■ **Directions**:
While reading through the material below, copy each line that holds the word "Start".

■ **Source material**:
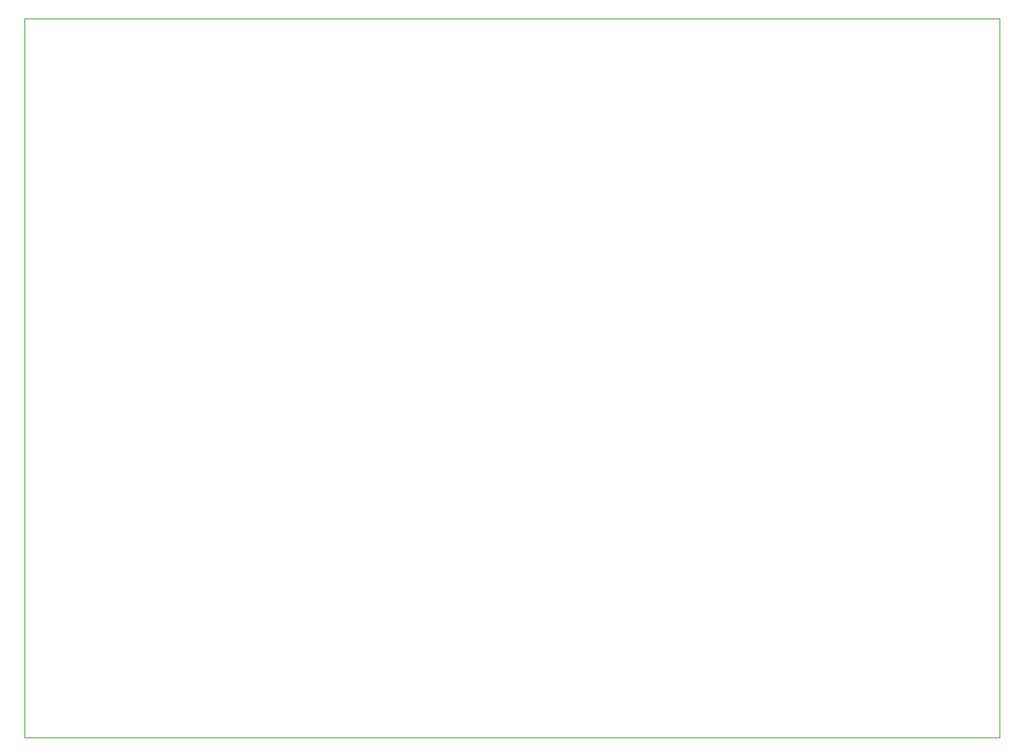
<source format=gbr>
%TF.GenerationSoftware,KiCad,Pcbnew,(6.0.2)*%
%TF.CreationDate,2022-07-20T19:38:25+09:00*%
%TF.ProjectId,shutdown,73687574-646f-4776-9e2e-6b696361645f,rev?*%
%TF.SameCoordinates,Original*%
%TF.FileFunction,Profile,NP*%
%FSLAX46Y46*%
G04 Gerber Fmt 4.6, Leading zero omitted, Abs format (unit mm)*
G04 Created by KiCad (PCBNEW (6.0.2)) date 2022-07-20 19:38:25*
%MOMM*%
%LPD*%
G01*
G04 APERTURE LIST*
%TA.AperFunction,Profile*%
%ADD10C,0.100000*%
%TD*%
G04 APERTURE END LIST*
D10*
X239740000Y-52600000D02*
X128520000Y-52600000D01*
X128520000Y-52600000D02*
X128520000Y-134730000D01*
X128520000Y-134730000D02*
X239740000Y-134730000D01*
X239740000Y-134730000D02*
X239740000Y-52600000D01*
M02*

</source>
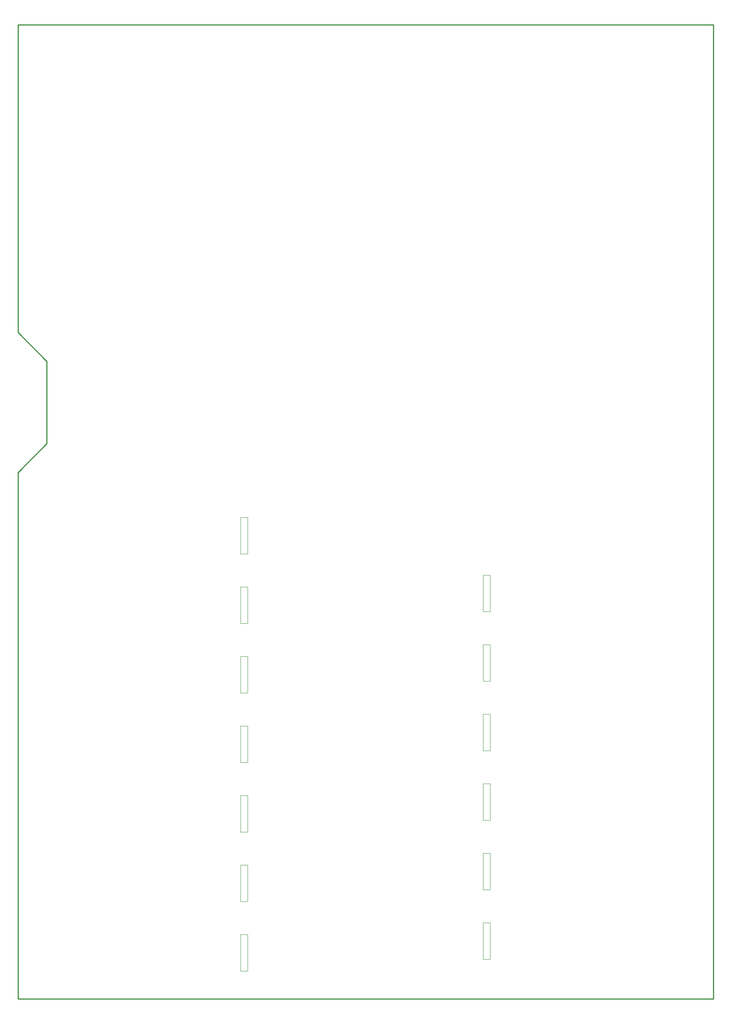
<source format=gko>
G04 Layer: BoardOutlineLayer*
G04 EasyEDA Pro v2.1.49.573a4102.674264, 2024-03-15 18:46:32*
G04 Gerber Generator version 0.3*
G04 Scale: 100 percent, Rotated: No, Reflected: No*
G04 Dimensions in millimeters*
G04 Leading zeros omitted, absolute positions, 3 integers and 5 decimals*
%FSLAX35Y35*%
%MOMM*%
%ADD10C,0.254*%
%ADD11C,0.0254*%
G75*


G04 PolygonModel Start*
G54D10*
G01X0Y0D02*
G01X0Y-6629400D01*
G01X622300Y-7251700D01*
G01Y-9027269D01*
G01X10269Y-9639300D01*
G01X0D01*
G01Y-21000000D01*
G01X15000000D01*
G01Y0D01*
G01X0D01*
G04 PolygonModel End*

G04 Rect Start*
G54D11*
G01X4803000Y-10614900D02*
G01X4803000Y-11404600D01*
G01X4953000D01*
G01Y-10614900D01*
G01X4803000D01*
G01X4801800Y-12116600D02*
G01X4801800Y-12906300D01*
G01X4951800D01*
G01Y-12116600D01*
G01X4801800D01*
G01X4801800Y-13615200D02*
G01X4801800Y-14404900D01*
G01X4951800D01*
G01Y-13615200D01*
G01X4801800D01*
G01X4801800Y-15113800D02*
G01X4801800Y-15903500D01*
G01X4951800D01*
G01Y-15113800D01*
G01X4801800D01*
G01X4801800Y-16612400D02*
G01X4801800Y-17402100D01*
G01X4951800D01*
G01Y-16612400D01*
G01X4801800D01*
G01X4801800Y-18111000D02*
G01X4801800Y-18900700D01*
G01X4951800D01*
G01Y-18111000D01*
G01X4801800D01*
G01X4801800Y-19609600D02*
G01X4801800Y-20399300D01*
G01X4951800D01*
G01Y-19609600D01*
G01X4801800D01*
G01X10035400Y-11859500D02*
G01X10035400Y-12649200D01*
G01X10185400D01*
G01Y-11859500D01*
G01X10035400D01*
G01X10035400Y-13358100D02*
G01X10035400Y-14147800D01*
G01X10185400D01*
G01Y-13358100D01*
G01X10035400D01*
G01X10035400Y-14856700D02*
G01X10035400Y-15646400D01*
G01X10185400D01*
G01Y-14856700D01*
G01X10035400D01*
G01X10035400Y-16355300D02*
G01X10035400Y-17145000D01*
G01X10185400D01*
G01Y-16355300D01*
G01X10035400D01*
G01X10035400Y-17853900D02*
G01X10035400Y-18643600D01*
G01X10185400D01*
G01Y-17853900D01*
G01X10035400D01*
G01X10035400Y-19352500D02*
G01X10035400Y-20142200D01*
G01X10185400D01*
G01Y-19352500D01*
G01X10035400D01*
G04 Rect End*

M02*

</source>
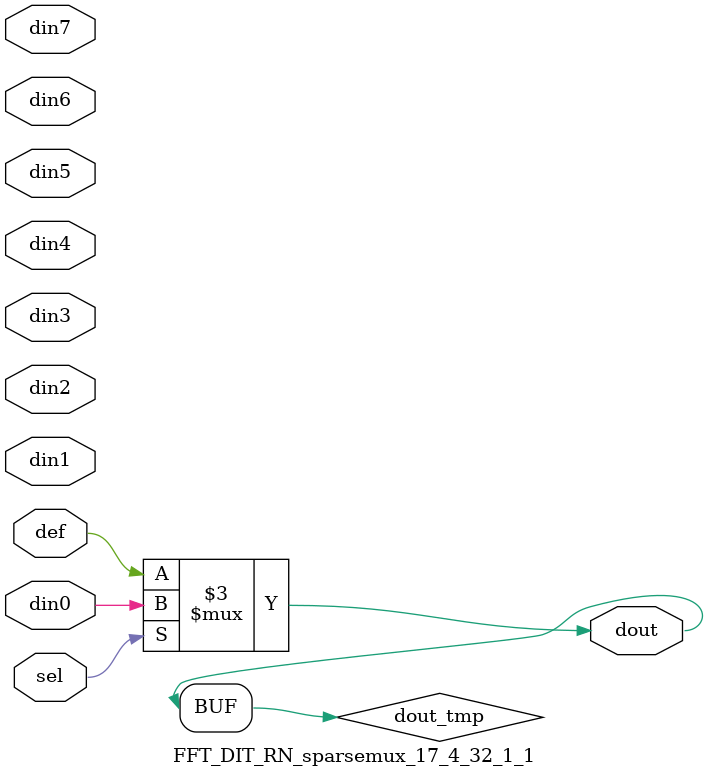
<source format=v>
`timescale 1ns / 1ps

module FFT_DIT_RN_sparsemux_17_4_32_1_1 (din0,din1,din2,din3,din4,din5,din6,din7,def,sel,dout);

parameter din0_WIDTH = 1;

parameter din1_WIDTH = 1;

parameter din2_WIDTH = 1;

parameter din3_WIDTH = 1;

parameter din4_WIDTH = 1;

parameter din5_WIDTH = 1;

parameter din6_WIDTH = 1;

parameter din7_WIDTH = 1;

parameter def_WIDTH = 1;
parameter sel_WIDTH = 1;
parameter dout_WIDTH = 1;

parameter [sel_WIDTH-1:0] CASE0 = 1;

parameter [sel_WIDTH-1:0] CASE1 = 1;

parameter [sel_WIDTH-1:0] CASE2 = 1;

parameter [sel_WIDTH-1:0] CASE3 = 1;

parameter [sel_WIDTH-1:0] CASE4 = 1;

parameter [sel_WIDTH-1:0] CASE5 = 1;

parameter [sel_WIDTH-1:0] CASE6 = 1;

parameter [sel_WIDTH-1:0] CASE7 = 1;

parameter ID = 1;
parameter NUM_STAGE = 1;



input [din0_WIDTH-1:0] din0;

input [din1_WIDTH-1:0] din1;

input [din2_WIDTH-1:0] din2;

input [din3_WIDTH-1:0] din3;

input [din4_WIDTH-1:0] din4;

input [din5_WIDTH-1:0] din5;

input [din6_WIDTH-1:0] din6;

input [din7_WIDTH-1:0] din7;

input [def_WIDTH-1:0] def;
input [sel_WIDTH-1:0] sel;

output [dout_WIDTH-1:0] dout;



reg [dout_WIDTH-1:0] dout_tmp;


always @ (*) begin
(* parallel_case *) case (sel)
    
    CASE0 : dout_tmp = din0;
    
    CASE1 : dout_tmp = din1;
    
    CASE2 : dout_tmp = din2;
    
    CASE3 : dout_tmp = din3;
    
    CASE4 : dout_tmp = din4;
    
    CASE5 : dout_tmp = din5;
    
    CASE6 : dout_tmp = din6;
    
    CASE7 : dout_tmp = din7;
    
    default : dout_tmp = def;
endcase
end


assign dout = dout_tmp;



endmodule

</source>
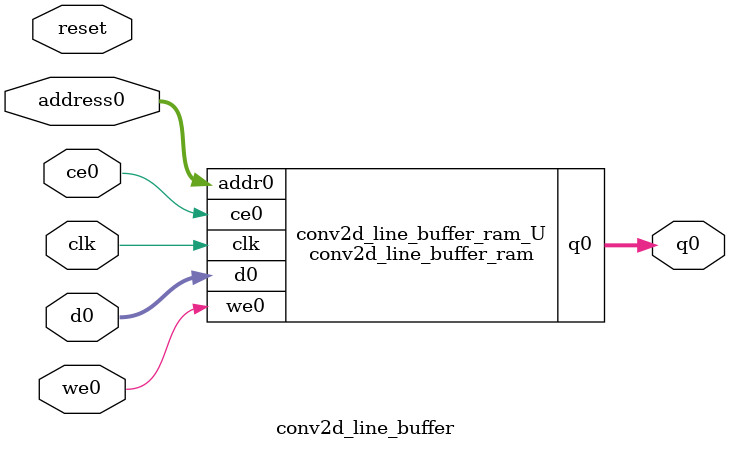
<source format=v>
`timescale 1 ns / 1 ps
module conv2d_line_buffer_ram (addr0, ce0, d0, we0, q0,  clk);

parameter DWIDTH = 32;
parameter AWIDTH = 4;
parameter MEM_SIZE = 15;

input[AWIDTH-1:0] addr0;
input ce0;
input[DWIDTH-1:0] d0;
input we0;
output reg[DWIDTH-1:0] q0;
input clk;

(* ram_style = "distributed" *)reg [DWIDTH-1:0] ram[0:MEM_SIZE-1];




always @(posedge clk)  
begin 
    if (ce0) 
    begin
        if (we0) 
        begin 
            ram[addr0] <= d0; 
        end 
        q0 <= ram[addr0];
    end
end


endmodule

`timescale 1 ns / 1 ps
module conv2d_line_buffer(
    reset,
    clk,
    address0,
    ce0,
    we0,
    d0,
    q0);

parameter DataWidth = 32'd32;
parameter AddressRange = 32'd15;
parameter AddressWidth = 32'd4;
input reset;
input clk;
input[AddressWidth - 1:0] address0;
input ce0;
input we0;
input[DataWidth - 1:0] d0;
output[DataWidth - 1:0] q0;



conv2d_line_buffer_ram conv2d_line_buffer_ram_U(
    .clk( clk ),
    .addr0( address0 ),
    .ce0( ce0 ),
    .we0( we0 ),
    .d0( d0 ),
    .q0( q0 ));

endmodule


</source>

■ **Result below**:
G04 PolygonModel Start*
G04 Rect Start*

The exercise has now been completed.